• **Arbeitsauftrag 1**
Unter welcher Voraussetzung ist die Abschiebung laut dem Text zur Abschiebung nach Art. 8 EMRK keine notwendige Maßnahme?
• **Arbeitsauftrag 2**
Setzen Sie den Text zur Abschiebung nach Art. 8 EMRK im gleichen Stil nach seinem letzten Satz fort.

• **Textseite**
Die Abschiebung eines sich über einen langen Zeitraum in der Bundesrepublik aufhaltenden Ausländers ist eine im Sinne des Art. 8 Abs. 2 EMRK notwendige Maßnahme, wenn die erforderliche Interessenabwägung ergibt, dass das gesetzlich legitimierte öffentliche Interesse, die Zuwanderung von Ausländern unter Berücksichtigung der Aufnahme- und Integrationsfähigkeit sowie der wirtschaftlichen und arbeitsmarktpolitischen Interessen der Bundesrepublik zu begrenzen, das Interesse des Ausländers an einem Verbleib im Bundesgebiet überwiegt. Das ist nicht der Fall, wenn der Ausländer aufgrund einer vollständigen Integration in die Gesellschaft der Bundesrepublik faktisch zu einem Inländer geworden ist und ihm ein Leben im Staat seiner Staatsangehörigkeit daher nicht zugemutet werden kann (vgl. z. B. OVG Rheinland-Pfalz, Beschl. vom 24.02.2006, InfAuslR 2006, 274, 275 m. w. N.). Ob von einer derart weitreichenden Integration des Ausländers auszugehen ist, hängt von einer Vielzahl von Faktoren und damit von den Umständen des jeweiligen Einzelfalles ab. Insbesondere ist dafür grundsätzlich von Bedeutung, inwieweit der Ausländer soziale Kontakte im Bundesgebiet auch zu Personen außerhalb seiner Familie unterhält, inwieweit er aufgrund seiner Kenntnisse der deutschen Sprache zur Teilnahme am gesellschaftlichen Leben in der Bundesrepublik fähig ist, in welchem Umfang er erwerbstätig ist und war und seinen Lebensunterhalt ohne die Inanspruchnahme öffentlicher Mittel bestreiten kann und wie lange er bereits im Bundesgebiet lebt (vgl. z. B. VG Braunschweig, Beschl. vom 10.01.2006 - 6 B 432/05 -; Marx, ZAR 2006, 261, 267 m. w. N.). Daneben ist zu berücksichtigen, über welche Beziehungen der Ausländer zu dem Staat verfügt, dessen Staatsangehörigkeit er besitzt (vgl. OVG Rheinland-Pfalz, aaO., S. 275 f.). Liegt der Schwerpunkt seiner sozialen Kontakte noch im Herkunftsstaat und sind intensive soziale Kontakte im Bundesgebiet nicht zu erkennen, so kann dies darauf hindeuten, dass es dem Ausländer an dem für eine erfolgreiche Integration erforderlichen Integrationswillen fehlt.

• **Bereitgestellte Daten**

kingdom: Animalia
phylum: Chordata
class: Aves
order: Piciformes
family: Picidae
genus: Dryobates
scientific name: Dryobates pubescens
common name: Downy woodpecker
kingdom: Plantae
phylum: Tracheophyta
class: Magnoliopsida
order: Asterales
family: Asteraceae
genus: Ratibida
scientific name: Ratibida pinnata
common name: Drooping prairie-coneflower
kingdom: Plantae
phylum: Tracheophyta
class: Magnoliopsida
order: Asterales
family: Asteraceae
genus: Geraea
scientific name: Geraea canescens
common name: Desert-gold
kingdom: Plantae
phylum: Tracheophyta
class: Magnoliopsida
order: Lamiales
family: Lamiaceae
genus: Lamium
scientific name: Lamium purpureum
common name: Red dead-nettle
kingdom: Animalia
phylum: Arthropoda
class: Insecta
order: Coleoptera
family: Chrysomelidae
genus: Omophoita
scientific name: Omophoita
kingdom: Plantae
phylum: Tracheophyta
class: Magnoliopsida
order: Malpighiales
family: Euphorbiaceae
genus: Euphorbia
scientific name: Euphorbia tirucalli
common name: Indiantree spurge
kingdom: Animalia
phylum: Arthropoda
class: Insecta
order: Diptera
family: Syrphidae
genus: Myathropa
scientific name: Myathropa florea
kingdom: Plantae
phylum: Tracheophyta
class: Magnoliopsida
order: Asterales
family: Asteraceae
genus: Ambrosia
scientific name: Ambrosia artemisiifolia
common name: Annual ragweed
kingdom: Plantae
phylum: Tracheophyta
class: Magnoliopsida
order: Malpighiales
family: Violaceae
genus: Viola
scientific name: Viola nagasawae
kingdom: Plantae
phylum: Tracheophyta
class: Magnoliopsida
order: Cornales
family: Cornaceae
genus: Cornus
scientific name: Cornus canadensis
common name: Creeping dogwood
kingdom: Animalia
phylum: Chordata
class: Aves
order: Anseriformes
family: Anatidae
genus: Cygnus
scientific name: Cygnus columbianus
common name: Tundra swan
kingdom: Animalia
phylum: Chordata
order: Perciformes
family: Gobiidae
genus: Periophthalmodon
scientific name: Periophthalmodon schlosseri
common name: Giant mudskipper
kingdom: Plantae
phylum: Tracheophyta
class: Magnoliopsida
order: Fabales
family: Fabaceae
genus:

• **Lösung 1**
Wenn der Ausländer aufgrund einer vollständigen Integration in die Gesellschaft der Bundesrepublik faktisch zu einem Inländer geworden ist und ihm ein Leben im Staat seiner Staatsangehörigkeit daher nicht zugemutet werden kann.

• **Lösung 2**
bb) Das Gericht ist unter Berücksichtigung dieser Kriterien und der besonderen Umstände des vorliegenden Falles - insbesondere auch nach dem persönlichen Eindruck, den es in dem Erörterungstermin von den Klägern gewinnen konnte - zu der Überzeugung gelangt, dass die Kläger zu 3) und 4) als faktische Inländer anzusehen sind und ihre Abschiebung nach Art. 8 EMRK nicht zu rechtfertigen ist.
Die Kläger zu 3) und 4) sind zur Überzeugung des Gerichts vollständig in die Gesellschaft der Bundesrepublik integriert. Sie reisten als Kleinkinder - im Alter von 15 Monaten bzw. drei Jahren - in die Bundesrepublik ein, sind hier aufgewachsen und nicht straffällig geworden. Seit 14 Jahren leben sie im Bundesgebiet und sind seither nicht mehr in Serbien gewesen. Beide Kläger beherrschen die deutsche Sprache akzentfrei. Die Schule haben sie nur im Bundesgebiet besucht.
Die Kläger zu 3) und 4) haben zusammen mit ihren Eltern in besonderem Maße soziale Bindungen zu ihren deutschen Mitbürgerinnen und Mitbürgern aufgebaut.
Die Beziehungen der Kläger zu 3) und 4) in das Kosovo sind demgegenüber nach den glaubhaften Angaben der Kläger derart geringfügig, dass sie unter Berücksichtigung ihrer abgeschlossenen Integration in die Gesellschaft der Bundesrepublik in Bezug auf den Staat ihrer Staatsangehörigkeit als "entwurzelt" anzusehen sind und eine Reintegration dort unzumutbar ist.
Da nach allem davon auszugehen ist, dass die Kläger zu 3) und 4) zu faktischen Inländern geworden sind und ihnen eine Rückkehr in das Kosovo nicht zumutbar ist, kann das Gericht offen lassen, ob im Falle einer abgeschlossenen Integration von Kindern oder Jugendlichen in die Gesellschaft der Bundesrepublik für einen Anspruch aus Art. 8 EMRK noch geprüft werden muss, inwieweit eine Integrationsfähigkeit in Bezug auf das Herkunftsland gegeben ist (siehe dazu einerseits VG Karlsruhe, Beschl. vom 23.11.2005, AuAS 2006, 50, 51; andererseits Niedersächsisches OVG, Beschl. vom 11.04.2006 - 10 ME 58/06 -; Hessischer VGH, Beschl. vom 15.02.2006, AuAS 2006, 182, 184; weitere Nachweise bei Marx, ZAR 2006, 261, 267).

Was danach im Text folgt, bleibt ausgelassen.